- Born: Catherine Barnfather 18 February 1945 Newcastle Upon Tyne, England
- Died: 15 December 2015 (aged 70) Newcastle upon Tyne, England
- Spouse(s): Wally Secker (div. 1990s) James Whiteley (1997–2015)
- Children: 2, including Jayne Secker
- Career
- Show: ITV Tyne Tees
- Station: BBC Radio Newcastle (1994–2015)
- Style: Presenter

= Kathy Secker =

British broadcaster (1945–2015)

Kathy Secker (born Catherine Barnfather; 18 February 1945 – 15 December 2015) was a British television and radio broadcaster, best known for her work at Tyne Tees Television and BBC Radio Newcastle. During her early broadcasting career at Tyne Tees (1976–1984) she was usually credited as Cathy Secker.

== Career ==
After she had worked as a secretary to an ENT specialist and as a bank clerk, her husband persuaded her to consider a career as a model, which proved to be successful. Secker became the face of an advertising campaign for the Northern Gas Board. In later years, she also fronted TV adverts for Co-op stores in the North East.
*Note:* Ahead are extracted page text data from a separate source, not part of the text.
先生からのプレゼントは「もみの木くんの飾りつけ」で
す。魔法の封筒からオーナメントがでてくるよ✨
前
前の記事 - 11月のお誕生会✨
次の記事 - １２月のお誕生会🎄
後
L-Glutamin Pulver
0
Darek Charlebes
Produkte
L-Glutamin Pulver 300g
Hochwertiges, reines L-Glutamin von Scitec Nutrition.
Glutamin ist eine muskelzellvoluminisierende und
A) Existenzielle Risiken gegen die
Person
The popularity of the gas board campaign led to Secker being offered a role as a continuity announcer and newsreader for Tyne Tees Television in 1976. Following the 13-week 1979 ITV technicians' strike, Secker was the first presenter back on air on 24 October.

She left the station in 1984, before returning to her continuity role in 1990. Secker was one of Tyne Tees' last locally based announcers — in later years, sharing duties as chief announcer with Bill Steel. She also presented the daily features Lookaround and The Birthday Spot.
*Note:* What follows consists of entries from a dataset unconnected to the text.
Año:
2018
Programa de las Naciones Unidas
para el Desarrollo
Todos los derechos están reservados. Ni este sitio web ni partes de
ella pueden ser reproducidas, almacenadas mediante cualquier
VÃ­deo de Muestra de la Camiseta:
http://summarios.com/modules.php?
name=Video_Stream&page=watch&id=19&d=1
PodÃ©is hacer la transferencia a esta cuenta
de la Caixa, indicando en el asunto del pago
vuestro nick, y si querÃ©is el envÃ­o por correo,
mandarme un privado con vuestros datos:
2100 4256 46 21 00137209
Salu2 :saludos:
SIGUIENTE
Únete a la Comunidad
When continuity from Newcastle ended in 1996, she made a permanent move to programming, presenting breakfast news bulletins and the magazine show Tonight, alongside her own series, Kathy and Co. Secker also contributed features for the nightly news programme North East Tonight before leaving Tyne Tees in 1998.

In 1994, Secker became a presenter on BBC Radio Newcastle, hosting a Sunday afternoon dedications show. She made her final broadcast on the station on 29 November 2015, just over a fortnight before her death. She also ran her own business, First Impressions, offering women advice on style, beauty and fashion.

She was a founder and patron of Grace House in Sunderland, a charity working across the North East, providing support to disabled children, young people and their families.

== Personal life ==
Secker was raised in Bedlington, Northumberland. She was married to childhood sweetheart Wally Secker from the late 1960s until the early 1990s, when they divorced. She later married Tyne Tees colleague James Whiteley in Kenya in 1997.

She had two children with Wally Secker, a daughter, Jayne (born 1972), who is a presenter on Sky News, and a son, David (born 1975).

== Death ==
On 16 December 2015, it was announced she had died at home in Jesmond the previous day, aged 70. Secker was due to present her BBC Radio Newcastle show the following Sunday. A tribute programme was broadcast on this day, presented by Michael Poulter with messages and memories of Secker from colleagues and listeners.

A funeral service for her was held at the West Road Crematorium, Newcastle, on 30 December 2015.